"Machine learning-coupled combinatorial mutagenesis enables resource-efficient engineering of CRISPR-Cas9 genome editor activities."
This repository contains the analysis source code used running MLDE for SpCas9 and SaCas9 in the paper "Machine learning-coupled combinatorial mutagenesis enables resource-efficient engineering of CRISPR-Cas9 genome editor activities" by Dawn Thean et al.
Please go to the MLDE github page https://github.com/fhalab/MLDE to install and run MLDE according to user's instruction. Also R 4.0.2 is used for running the R code with packages: tidyverse, ggplot2, seqnir, readxl, and stringdist.
Here is the step by step break down of how to use the codes.
Step 1: use prepare_MLDE_fasta_file_for_encoding.R to generate the customized fasta file for MLDE encoding.

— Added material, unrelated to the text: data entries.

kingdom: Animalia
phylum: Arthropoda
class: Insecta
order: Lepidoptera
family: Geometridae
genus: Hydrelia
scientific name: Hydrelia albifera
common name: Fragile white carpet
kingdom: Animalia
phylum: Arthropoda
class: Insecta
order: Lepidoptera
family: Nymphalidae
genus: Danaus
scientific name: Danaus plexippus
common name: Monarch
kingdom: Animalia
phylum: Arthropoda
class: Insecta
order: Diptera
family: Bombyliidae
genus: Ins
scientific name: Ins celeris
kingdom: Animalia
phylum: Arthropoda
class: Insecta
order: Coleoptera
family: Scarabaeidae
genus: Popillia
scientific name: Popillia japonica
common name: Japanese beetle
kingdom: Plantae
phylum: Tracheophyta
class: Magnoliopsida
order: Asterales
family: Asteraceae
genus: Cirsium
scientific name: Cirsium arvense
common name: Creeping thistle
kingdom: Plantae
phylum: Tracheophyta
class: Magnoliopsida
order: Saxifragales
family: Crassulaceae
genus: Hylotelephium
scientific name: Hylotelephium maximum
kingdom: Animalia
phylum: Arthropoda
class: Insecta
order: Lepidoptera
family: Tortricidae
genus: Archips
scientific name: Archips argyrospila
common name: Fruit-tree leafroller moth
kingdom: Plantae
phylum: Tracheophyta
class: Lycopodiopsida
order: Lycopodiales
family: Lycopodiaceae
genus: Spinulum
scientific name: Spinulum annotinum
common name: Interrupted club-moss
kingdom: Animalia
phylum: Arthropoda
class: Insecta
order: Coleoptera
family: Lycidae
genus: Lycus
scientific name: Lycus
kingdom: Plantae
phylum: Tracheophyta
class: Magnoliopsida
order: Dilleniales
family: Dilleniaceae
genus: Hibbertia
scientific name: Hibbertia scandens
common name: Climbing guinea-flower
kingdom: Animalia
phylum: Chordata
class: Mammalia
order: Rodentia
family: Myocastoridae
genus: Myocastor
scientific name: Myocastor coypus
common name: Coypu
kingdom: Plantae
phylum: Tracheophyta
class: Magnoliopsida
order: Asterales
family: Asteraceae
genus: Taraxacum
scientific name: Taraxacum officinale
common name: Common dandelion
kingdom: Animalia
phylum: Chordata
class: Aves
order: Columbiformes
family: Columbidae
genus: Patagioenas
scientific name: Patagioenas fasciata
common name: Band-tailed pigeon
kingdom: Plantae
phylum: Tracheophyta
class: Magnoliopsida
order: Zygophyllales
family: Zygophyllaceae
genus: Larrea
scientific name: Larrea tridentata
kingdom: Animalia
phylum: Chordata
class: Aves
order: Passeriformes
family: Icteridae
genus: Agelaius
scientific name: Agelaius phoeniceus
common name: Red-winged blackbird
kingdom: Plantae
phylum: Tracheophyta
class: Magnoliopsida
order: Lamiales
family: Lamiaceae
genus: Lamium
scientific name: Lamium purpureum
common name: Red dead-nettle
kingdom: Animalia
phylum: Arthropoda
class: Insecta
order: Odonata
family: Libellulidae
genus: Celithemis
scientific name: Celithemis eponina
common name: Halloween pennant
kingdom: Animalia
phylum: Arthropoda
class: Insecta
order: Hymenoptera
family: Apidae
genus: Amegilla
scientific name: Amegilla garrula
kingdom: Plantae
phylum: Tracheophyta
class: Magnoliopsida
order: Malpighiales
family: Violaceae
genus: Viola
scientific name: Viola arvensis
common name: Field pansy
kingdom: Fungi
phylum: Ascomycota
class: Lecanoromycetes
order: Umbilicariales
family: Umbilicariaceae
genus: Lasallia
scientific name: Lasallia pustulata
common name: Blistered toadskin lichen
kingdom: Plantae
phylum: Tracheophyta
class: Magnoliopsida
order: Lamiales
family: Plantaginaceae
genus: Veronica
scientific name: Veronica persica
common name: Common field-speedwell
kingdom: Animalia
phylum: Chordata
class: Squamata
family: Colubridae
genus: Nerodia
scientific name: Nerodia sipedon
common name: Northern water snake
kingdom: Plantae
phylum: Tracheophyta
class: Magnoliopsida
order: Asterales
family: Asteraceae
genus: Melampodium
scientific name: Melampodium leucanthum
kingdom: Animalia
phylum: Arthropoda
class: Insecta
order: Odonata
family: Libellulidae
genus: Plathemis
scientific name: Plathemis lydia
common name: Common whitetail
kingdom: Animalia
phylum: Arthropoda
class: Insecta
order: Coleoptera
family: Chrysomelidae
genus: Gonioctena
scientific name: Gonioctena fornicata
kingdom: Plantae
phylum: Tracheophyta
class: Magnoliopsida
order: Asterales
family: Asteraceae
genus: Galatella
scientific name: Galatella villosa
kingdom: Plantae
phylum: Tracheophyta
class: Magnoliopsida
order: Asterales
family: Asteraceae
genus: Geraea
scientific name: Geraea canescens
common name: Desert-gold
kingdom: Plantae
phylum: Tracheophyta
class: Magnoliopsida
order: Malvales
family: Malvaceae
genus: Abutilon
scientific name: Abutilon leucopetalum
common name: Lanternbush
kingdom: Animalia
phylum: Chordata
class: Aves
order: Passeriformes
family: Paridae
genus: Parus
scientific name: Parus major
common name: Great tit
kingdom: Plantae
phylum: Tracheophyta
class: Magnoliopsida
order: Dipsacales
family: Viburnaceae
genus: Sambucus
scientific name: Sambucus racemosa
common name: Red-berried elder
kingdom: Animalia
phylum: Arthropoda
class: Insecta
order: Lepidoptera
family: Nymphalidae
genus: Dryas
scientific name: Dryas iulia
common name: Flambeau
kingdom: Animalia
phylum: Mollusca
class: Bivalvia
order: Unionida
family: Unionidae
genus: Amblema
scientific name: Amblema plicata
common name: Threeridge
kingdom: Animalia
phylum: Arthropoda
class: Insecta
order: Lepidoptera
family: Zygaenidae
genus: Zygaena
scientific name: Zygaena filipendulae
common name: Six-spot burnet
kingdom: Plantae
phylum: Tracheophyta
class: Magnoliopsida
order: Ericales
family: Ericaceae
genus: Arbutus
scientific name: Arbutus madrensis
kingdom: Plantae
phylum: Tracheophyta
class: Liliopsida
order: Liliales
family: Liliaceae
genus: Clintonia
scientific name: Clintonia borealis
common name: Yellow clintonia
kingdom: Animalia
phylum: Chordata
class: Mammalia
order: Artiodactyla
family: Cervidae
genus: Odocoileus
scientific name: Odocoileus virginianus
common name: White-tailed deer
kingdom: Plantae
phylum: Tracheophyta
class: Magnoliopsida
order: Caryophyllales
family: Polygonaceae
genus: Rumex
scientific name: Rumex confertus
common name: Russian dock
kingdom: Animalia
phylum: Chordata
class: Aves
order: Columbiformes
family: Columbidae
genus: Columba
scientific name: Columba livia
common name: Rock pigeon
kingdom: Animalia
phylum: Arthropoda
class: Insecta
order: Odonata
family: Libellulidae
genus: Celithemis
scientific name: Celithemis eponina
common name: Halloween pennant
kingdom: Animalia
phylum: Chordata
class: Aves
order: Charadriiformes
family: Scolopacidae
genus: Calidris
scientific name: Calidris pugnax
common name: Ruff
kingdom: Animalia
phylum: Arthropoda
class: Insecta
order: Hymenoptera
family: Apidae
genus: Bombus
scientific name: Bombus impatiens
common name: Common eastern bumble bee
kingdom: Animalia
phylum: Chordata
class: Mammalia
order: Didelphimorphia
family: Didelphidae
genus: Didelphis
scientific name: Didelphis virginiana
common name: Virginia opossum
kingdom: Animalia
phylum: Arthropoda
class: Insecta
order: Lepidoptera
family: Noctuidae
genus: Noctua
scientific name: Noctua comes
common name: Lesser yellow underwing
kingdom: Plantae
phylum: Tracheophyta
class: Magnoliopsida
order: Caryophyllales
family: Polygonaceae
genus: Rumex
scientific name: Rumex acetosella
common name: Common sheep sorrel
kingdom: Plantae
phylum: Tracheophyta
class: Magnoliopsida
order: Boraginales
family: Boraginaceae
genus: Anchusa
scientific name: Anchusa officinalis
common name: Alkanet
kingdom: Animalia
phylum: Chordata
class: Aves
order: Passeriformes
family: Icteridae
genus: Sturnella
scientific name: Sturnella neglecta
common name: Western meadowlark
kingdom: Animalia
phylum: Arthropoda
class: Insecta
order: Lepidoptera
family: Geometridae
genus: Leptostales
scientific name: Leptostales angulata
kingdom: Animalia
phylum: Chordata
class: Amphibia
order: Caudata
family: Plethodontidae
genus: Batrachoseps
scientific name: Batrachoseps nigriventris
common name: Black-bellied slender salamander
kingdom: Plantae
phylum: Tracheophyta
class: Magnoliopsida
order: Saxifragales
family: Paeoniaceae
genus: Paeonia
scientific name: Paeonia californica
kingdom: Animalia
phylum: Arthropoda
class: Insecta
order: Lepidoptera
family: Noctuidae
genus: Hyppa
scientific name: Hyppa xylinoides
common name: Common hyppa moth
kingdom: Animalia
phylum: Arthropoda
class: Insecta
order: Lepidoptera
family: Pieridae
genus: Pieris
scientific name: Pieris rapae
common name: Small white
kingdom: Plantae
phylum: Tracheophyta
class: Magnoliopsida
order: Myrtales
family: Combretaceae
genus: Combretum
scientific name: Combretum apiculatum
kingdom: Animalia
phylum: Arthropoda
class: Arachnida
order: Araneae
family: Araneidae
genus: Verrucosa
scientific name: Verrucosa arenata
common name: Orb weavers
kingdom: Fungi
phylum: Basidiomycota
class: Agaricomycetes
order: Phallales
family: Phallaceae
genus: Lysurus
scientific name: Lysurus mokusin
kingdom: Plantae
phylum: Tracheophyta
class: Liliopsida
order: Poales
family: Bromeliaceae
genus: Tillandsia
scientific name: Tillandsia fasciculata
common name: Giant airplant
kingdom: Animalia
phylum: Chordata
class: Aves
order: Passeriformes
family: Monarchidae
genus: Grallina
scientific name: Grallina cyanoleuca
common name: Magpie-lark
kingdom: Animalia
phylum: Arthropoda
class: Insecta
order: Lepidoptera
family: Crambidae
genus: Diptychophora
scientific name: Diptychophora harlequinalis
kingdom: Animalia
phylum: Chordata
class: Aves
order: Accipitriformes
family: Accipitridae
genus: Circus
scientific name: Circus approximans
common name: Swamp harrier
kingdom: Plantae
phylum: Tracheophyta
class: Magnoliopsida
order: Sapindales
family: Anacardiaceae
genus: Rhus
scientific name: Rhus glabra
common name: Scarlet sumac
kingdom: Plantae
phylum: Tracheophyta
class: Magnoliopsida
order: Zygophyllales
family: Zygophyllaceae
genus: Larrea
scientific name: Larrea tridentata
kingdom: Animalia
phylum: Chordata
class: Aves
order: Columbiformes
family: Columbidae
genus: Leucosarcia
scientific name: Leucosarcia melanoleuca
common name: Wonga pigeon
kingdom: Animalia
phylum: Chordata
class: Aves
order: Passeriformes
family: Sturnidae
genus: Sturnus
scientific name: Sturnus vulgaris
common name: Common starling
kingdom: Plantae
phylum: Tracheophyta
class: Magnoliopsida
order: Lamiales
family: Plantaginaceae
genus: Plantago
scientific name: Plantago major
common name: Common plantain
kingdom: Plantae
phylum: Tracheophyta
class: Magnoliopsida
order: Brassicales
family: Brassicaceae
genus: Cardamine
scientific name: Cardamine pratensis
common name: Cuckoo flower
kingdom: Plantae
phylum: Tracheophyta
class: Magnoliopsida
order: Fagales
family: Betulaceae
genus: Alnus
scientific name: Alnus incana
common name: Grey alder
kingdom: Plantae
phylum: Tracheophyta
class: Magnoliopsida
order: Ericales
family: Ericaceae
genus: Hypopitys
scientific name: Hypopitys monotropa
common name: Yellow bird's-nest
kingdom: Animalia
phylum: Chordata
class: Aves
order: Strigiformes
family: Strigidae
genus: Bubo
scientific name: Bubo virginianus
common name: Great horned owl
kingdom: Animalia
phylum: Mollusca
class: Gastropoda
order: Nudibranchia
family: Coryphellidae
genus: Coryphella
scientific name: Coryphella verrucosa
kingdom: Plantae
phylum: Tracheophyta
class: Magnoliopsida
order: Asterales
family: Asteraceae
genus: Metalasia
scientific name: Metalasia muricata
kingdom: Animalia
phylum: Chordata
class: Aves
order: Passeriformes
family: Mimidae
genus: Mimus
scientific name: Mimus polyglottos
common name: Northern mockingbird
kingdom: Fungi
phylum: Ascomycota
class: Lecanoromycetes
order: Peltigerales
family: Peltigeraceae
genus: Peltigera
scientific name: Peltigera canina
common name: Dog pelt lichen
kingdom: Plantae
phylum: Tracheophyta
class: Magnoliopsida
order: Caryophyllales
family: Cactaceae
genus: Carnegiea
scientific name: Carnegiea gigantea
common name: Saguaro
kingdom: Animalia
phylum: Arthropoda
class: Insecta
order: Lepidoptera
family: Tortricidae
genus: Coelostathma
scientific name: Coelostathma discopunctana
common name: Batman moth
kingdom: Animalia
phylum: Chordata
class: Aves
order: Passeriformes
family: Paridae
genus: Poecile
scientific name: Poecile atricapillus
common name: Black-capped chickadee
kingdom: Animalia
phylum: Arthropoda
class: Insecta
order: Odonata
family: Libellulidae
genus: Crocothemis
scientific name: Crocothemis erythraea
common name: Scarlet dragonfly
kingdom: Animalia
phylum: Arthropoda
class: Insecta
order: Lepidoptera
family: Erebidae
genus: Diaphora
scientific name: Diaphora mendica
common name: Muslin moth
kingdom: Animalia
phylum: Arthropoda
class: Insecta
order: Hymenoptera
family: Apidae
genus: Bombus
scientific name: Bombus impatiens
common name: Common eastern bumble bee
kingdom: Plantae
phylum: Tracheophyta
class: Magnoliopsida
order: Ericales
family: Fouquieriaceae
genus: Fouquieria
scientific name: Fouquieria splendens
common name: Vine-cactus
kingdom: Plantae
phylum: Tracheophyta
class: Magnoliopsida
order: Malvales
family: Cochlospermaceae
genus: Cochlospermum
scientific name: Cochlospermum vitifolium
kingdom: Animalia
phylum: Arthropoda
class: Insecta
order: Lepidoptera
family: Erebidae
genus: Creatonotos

Step 2: use prepare_MLDE_fitness_input.R to generate customized fitness file for MLDE fitness prediction.
Step 3: Use Run_MLDE.sh with the scripts and parameter files in ./RUN MLDE to run MLDE.
Step 4: Use Organise_MLDE_output.sh to prepare the MLDE results for analyses in R.
Step 5: Use Evaluate_MLDE_Results.R to perform analyses and plot figures.